** TEKS SUMBER **
----------------

Hadirnya Huruf Arab Jawi- Jawoe di Nusantara
Oleh: T.A. Sakti
SEIRING kedatangan agama Islam di Aceh, terjadilah islamisasi dalam segala bidang kehidupan, termasuk dalam bidang seni-budaya, misalnya digunakan huruf Arab dalam hal penulisan. Sesudah dibuat penyesuaian seperlunya, huruf Arab ini diberi nama huruf Arab Melayu (huruf Jawi, bahasa Aceh: harah jawoe).
Penulisannya menggunakan bahasa Melayu dan bahasa Aceh (dan bahasa daerah lainnya) dengan tulisan tangan; khusus bagi bahasa Aceh amat langka dijumpai yang sudah tercetak (AD Pirous, 2006: 255).

----------------

** BUTIR TUGAS 1 **
Hitung baris data yang memuat string "WNCW", dengan membedakan huruf besar dan kecil. Berikan angkanya saja.
Teks sumber dan baris-baris data tidak saling berhubungan.

----------------

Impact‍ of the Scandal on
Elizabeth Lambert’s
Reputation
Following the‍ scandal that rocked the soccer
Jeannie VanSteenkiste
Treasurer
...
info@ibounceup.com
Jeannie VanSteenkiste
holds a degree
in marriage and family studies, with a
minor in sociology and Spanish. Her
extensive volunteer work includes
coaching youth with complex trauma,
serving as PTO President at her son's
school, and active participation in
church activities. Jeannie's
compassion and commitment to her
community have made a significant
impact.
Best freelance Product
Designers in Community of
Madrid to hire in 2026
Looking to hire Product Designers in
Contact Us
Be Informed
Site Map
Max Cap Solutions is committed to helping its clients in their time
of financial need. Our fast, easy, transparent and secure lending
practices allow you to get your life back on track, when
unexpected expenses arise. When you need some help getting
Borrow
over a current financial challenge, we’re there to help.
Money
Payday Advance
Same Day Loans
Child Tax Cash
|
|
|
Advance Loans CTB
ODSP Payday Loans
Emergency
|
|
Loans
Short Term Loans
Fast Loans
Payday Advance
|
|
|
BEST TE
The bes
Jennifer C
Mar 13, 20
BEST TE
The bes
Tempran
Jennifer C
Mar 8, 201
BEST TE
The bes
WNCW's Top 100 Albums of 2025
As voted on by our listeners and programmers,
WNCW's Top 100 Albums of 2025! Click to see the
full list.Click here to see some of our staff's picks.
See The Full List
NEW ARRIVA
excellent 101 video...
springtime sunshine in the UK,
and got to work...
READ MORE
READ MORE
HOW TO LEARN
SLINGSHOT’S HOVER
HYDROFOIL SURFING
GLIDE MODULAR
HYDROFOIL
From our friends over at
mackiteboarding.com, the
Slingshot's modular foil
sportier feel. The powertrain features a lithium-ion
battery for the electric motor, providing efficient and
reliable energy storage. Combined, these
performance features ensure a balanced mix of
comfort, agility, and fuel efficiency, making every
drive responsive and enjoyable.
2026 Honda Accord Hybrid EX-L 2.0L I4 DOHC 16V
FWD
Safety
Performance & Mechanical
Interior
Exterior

----------------

** BUTIR TUGAS 2 **
Sebutkan semua nama yang diberikan pada teks tentang huruf Jawi kepada huruf Arab dalam kalimat yang dimulai dengan "Sesudah dibuat penyesuaian seperlunya".

** HASIL LATIHAN 1 **
2

** HASIL LATIHAN 2 **
- huruf Arab Melayu
- huruf Jawi
- harah jawoe